## GIVEN RECORDS:
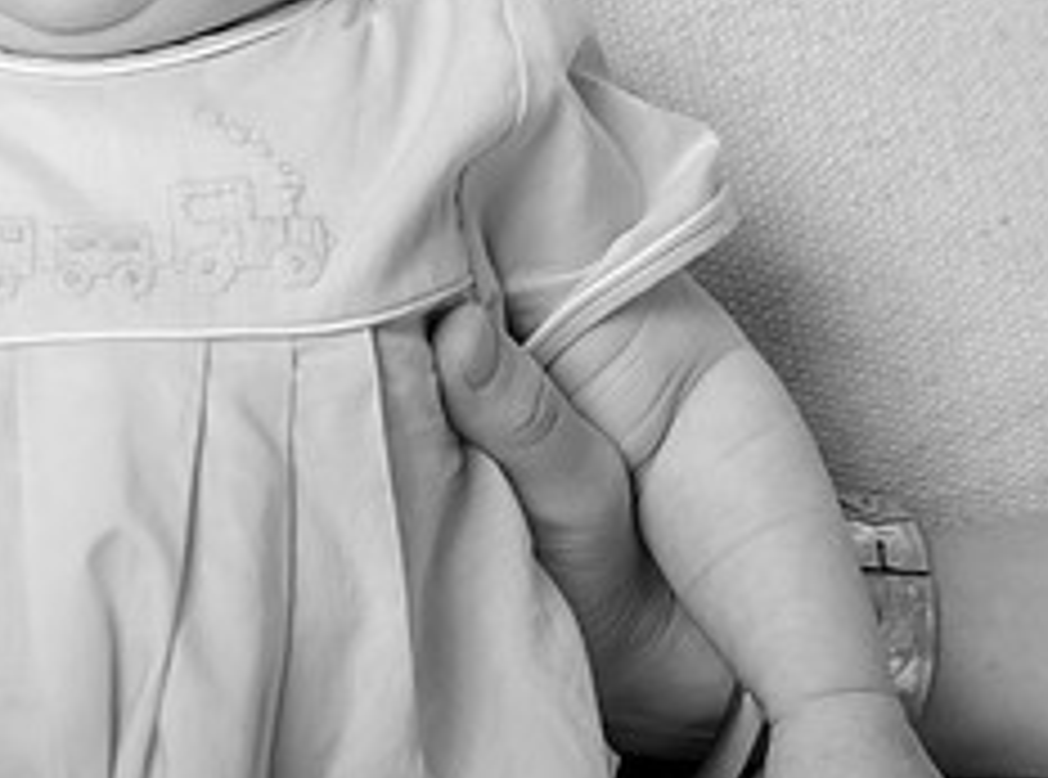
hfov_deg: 3.8
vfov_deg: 2.8
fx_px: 15717
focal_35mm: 521
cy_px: 72
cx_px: 359
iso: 250
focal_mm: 195
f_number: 5.6
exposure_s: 1/200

## TASK DESCRIPTION:
Each entry needs to be retyped exactly; the pictures stay out.

## ANSWER TO THE EXERCISE:
hfov_deg: 3.8
vfov_deg: 2.8
fx_px: 15717
focal_35mm: 521
cy_px: 72
cx_px: 359
iso: 250
focal_mm: 195
f_number: 5.6
exposure_s: 1/200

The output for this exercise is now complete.